== RECORDS SUPPLIED

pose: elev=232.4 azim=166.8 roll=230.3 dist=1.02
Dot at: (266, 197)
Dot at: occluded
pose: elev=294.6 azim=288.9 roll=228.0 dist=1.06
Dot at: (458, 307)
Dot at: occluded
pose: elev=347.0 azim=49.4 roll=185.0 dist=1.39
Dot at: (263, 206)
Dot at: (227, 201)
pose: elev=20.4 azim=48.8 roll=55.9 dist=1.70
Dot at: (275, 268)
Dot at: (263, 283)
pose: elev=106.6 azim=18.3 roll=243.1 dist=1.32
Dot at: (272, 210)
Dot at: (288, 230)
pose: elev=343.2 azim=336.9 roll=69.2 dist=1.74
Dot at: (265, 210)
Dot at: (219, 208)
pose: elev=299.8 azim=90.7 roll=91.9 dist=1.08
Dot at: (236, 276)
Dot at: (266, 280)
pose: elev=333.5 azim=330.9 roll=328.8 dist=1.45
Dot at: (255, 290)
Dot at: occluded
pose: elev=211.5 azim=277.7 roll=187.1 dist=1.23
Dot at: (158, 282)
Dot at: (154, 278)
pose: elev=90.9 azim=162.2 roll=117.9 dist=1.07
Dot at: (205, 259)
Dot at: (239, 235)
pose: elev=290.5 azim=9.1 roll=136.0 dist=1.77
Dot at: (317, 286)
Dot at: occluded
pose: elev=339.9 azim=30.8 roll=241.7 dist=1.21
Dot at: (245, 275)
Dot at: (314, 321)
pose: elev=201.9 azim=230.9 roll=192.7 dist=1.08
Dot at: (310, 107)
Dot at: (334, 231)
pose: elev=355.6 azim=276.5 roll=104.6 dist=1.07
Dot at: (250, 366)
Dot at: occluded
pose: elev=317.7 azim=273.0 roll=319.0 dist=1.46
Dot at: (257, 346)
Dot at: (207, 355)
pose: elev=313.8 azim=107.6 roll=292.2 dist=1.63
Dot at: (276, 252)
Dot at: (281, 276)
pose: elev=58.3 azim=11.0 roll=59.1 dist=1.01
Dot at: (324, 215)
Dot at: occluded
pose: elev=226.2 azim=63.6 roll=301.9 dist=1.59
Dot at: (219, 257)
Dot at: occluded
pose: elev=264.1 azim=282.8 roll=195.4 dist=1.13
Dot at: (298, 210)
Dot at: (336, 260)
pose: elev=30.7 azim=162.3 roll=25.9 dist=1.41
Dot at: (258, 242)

====

Can you set down, unchanged, the stretch of the material from the line containing "pose: elev=264.1 azim=282.8" through its final line, with both of those lines included?

pose: elev=264.1 azim=282.8 roll=195.4 dist=1.13
Dot at: (298, 210)
Dot at: (336, 260)
pose: elev=30.7 azim=162.3 roll=25.9 dist=1.41
Dot at: (258, 242)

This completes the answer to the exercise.